**ASSIGNED TASK:** Nothing but the lines from the one with "القصيم، المملكة العربية السعودية" through the end of the records below should be written out, and each must match word for word.

= = = = =

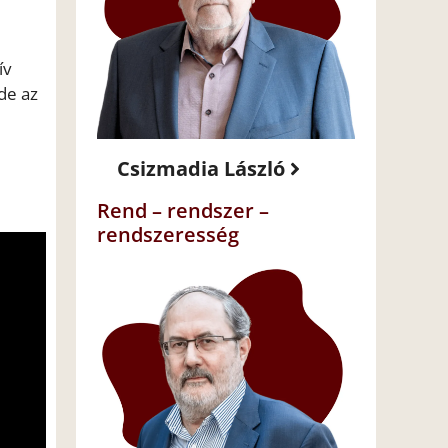
ív
de az
Csizmadia László
Rend – rendszer –
rendszeresség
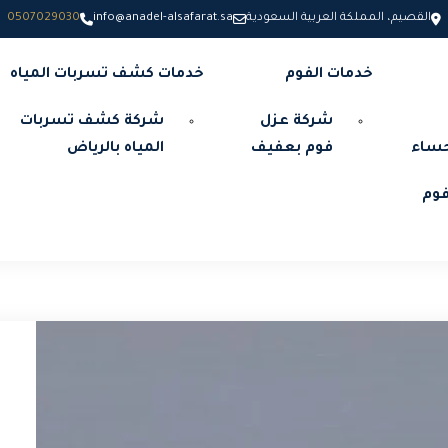
القصيم، المملكة العربية السعودية
info@anadel-alsafarat.sa
0507029030
خدمات الفوم
خدمات كشف تسربات المياه
شركة عزل
شركة كشف تسربات
حساء
فوم بعفيف
المياه بالرياض
وم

= = = = =

**SOLUTION FOR THIS EXERCISE:**
القصيم، المملكة العربية السعودية
info@anadel-alsafarat.sa
0507029030
خدمات الفوم
خدمات كشف تسربات المياه
شركة عزل
شركة كشف تسربات
حساء
فوم بعفيف
المياه بالرياض
وم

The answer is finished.